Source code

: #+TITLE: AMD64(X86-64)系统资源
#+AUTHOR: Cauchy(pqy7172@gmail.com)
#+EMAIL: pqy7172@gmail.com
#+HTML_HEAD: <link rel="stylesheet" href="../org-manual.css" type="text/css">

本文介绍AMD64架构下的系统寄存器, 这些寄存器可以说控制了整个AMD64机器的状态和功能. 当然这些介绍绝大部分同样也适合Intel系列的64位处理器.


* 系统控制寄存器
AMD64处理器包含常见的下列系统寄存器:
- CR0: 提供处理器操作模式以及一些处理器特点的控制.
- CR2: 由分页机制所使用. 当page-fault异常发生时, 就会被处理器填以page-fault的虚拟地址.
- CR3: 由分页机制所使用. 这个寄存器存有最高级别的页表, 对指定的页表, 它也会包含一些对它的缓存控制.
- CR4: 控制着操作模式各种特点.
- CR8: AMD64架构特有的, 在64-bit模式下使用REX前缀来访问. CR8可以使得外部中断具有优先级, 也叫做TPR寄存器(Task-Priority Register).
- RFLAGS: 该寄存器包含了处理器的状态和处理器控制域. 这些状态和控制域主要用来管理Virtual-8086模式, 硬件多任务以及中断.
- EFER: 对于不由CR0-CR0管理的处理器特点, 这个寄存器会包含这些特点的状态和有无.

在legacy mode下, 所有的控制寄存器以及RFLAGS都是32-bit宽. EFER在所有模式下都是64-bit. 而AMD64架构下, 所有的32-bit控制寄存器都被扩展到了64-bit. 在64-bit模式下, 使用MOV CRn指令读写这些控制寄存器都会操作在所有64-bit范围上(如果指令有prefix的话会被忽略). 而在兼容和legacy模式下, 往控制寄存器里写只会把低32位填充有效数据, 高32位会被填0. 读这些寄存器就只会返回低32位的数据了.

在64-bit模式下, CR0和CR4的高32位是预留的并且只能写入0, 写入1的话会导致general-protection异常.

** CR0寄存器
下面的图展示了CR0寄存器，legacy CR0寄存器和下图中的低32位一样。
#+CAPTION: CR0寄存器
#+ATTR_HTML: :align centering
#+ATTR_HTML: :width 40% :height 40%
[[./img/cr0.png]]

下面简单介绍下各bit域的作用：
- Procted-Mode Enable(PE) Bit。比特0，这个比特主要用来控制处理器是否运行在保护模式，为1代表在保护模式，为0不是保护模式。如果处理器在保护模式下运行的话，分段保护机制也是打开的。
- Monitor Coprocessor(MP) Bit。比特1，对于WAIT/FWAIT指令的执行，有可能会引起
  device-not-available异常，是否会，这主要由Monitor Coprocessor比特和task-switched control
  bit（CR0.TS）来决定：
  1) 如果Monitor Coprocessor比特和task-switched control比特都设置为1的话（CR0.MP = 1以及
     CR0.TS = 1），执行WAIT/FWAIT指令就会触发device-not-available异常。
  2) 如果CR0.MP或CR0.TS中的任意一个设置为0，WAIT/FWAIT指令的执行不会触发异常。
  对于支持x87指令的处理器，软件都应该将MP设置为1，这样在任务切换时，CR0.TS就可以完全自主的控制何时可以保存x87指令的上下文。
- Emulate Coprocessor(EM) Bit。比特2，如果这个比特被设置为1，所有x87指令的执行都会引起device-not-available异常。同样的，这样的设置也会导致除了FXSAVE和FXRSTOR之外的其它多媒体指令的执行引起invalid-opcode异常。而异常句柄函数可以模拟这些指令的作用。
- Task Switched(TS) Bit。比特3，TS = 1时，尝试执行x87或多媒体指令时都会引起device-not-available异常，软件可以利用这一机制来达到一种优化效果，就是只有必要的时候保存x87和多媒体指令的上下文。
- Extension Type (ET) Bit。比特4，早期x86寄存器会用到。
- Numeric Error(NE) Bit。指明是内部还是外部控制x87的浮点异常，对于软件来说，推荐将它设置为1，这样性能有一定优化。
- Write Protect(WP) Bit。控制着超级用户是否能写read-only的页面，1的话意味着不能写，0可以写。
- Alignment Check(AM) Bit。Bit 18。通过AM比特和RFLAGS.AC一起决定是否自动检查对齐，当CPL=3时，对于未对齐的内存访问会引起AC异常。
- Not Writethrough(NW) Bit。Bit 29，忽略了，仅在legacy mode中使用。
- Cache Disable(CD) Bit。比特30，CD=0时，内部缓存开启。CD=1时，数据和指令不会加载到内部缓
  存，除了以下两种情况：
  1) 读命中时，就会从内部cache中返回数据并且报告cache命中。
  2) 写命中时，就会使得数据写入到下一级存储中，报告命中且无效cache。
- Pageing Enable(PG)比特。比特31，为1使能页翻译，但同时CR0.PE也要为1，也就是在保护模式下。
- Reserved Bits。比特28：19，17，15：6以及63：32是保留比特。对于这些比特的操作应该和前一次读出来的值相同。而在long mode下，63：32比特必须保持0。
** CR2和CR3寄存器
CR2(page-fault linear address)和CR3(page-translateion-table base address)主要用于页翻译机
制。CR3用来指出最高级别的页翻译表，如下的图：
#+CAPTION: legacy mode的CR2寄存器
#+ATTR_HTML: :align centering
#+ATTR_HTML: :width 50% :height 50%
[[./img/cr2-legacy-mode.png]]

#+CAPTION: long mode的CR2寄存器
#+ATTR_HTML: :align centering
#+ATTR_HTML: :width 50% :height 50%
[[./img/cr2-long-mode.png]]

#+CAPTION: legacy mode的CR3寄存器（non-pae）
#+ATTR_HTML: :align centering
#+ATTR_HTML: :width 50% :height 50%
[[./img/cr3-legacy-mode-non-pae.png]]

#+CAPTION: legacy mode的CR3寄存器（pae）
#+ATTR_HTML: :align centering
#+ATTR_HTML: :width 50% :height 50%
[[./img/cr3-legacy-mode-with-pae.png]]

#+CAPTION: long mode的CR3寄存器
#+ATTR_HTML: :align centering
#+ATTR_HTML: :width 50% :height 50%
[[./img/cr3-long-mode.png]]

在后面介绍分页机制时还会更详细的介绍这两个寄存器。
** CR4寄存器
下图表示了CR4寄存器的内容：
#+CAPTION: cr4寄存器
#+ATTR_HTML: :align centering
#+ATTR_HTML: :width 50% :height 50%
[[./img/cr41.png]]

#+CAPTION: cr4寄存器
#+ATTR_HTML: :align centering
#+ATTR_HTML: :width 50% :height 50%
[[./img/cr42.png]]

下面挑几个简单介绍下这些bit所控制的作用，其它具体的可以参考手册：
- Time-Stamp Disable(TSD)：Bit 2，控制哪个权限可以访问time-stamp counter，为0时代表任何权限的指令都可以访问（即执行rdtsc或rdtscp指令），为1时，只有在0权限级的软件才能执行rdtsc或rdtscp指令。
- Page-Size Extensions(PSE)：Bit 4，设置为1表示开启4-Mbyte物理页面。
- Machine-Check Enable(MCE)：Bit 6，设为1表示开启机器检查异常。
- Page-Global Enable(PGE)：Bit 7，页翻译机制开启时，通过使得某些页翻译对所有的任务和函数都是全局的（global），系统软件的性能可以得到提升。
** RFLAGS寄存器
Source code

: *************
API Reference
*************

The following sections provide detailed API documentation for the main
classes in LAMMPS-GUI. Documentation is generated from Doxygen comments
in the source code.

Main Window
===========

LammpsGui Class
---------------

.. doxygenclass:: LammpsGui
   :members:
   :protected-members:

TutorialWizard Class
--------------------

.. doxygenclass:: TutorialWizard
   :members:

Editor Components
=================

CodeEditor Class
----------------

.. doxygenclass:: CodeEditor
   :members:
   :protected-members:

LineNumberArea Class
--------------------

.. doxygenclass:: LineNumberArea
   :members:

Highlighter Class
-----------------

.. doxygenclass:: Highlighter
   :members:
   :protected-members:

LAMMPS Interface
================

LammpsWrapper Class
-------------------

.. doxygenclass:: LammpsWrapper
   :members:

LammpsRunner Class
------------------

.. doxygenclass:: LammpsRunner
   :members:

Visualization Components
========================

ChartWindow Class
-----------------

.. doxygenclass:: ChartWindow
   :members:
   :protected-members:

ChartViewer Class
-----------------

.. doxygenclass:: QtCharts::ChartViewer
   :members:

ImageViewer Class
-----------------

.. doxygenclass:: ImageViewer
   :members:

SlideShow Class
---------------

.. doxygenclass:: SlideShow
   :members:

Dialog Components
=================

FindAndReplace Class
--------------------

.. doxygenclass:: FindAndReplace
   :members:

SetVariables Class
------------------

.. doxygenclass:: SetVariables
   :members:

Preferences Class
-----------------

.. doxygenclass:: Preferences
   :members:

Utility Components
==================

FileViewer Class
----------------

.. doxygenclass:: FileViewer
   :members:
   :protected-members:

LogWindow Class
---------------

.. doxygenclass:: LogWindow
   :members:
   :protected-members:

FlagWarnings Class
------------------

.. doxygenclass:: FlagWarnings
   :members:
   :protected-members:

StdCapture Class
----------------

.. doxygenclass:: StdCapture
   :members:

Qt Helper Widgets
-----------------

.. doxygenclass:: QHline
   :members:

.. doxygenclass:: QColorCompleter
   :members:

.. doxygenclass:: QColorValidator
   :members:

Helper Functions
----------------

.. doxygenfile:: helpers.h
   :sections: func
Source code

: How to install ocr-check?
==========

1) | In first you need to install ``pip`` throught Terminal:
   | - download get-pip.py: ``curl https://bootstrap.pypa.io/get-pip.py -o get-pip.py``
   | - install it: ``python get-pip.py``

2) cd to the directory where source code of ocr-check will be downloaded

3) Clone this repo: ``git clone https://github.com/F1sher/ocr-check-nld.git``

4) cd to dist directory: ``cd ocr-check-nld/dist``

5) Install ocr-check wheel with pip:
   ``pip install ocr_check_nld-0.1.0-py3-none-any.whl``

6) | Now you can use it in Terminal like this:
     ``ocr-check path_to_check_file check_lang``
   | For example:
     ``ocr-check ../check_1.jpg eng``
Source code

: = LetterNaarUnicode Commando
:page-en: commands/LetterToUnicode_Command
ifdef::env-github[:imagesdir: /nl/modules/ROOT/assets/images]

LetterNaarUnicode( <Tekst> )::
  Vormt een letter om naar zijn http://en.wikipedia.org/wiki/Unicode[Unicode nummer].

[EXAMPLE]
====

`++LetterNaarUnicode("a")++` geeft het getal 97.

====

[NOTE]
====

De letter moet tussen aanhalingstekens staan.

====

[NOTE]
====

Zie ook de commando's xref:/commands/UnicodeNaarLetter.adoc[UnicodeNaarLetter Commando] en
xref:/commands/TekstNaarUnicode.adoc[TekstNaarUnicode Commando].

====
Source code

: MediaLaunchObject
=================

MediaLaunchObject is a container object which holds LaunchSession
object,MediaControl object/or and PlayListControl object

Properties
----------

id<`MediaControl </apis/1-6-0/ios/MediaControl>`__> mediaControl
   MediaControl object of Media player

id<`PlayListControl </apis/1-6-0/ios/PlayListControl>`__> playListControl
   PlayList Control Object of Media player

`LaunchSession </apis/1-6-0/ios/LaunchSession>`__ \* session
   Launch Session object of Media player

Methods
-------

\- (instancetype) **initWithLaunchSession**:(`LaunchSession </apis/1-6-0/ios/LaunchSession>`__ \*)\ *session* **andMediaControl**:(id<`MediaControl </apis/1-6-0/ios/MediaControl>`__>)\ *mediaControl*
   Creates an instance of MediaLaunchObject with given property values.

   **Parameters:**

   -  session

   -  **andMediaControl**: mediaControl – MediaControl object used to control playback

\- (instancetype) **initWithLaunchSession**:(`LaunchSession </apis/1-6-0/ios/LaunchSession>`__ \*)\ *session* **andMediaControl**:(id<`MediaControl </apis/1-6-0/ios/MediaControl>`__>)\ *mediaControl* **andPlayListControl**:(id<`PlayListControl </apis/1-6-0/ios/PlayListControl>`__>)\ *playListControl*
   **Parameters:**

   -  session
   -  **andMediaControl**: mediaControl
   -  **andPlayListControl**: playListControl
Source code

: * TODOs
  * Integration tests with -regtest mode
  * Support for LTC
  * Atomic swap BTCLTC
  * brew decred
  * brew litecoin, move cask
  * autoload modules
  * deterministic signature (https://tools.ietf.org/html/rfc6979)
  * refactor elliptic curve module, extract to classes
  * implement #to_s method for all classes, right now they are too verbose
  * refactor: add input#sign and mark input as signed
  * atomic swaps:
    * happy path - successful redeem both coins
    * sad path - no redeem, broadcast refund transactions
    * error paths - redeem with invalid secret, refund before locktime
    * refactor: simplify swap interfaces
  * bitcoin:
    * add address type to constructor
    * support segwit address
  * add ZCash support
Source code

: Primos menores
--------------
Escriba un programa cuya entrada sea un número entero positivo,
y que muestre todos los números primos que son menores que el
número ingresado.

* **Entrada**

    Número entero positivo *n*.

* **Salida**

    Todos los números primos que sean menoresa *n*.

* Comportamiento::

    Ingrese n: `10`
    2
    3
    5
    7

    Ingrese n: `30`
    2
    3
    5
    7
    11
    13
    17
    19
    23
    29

* Problem *
Please work out how many lines of the listing hold the word "SetVariables" and reply with only that number.

* Reply to the task *
2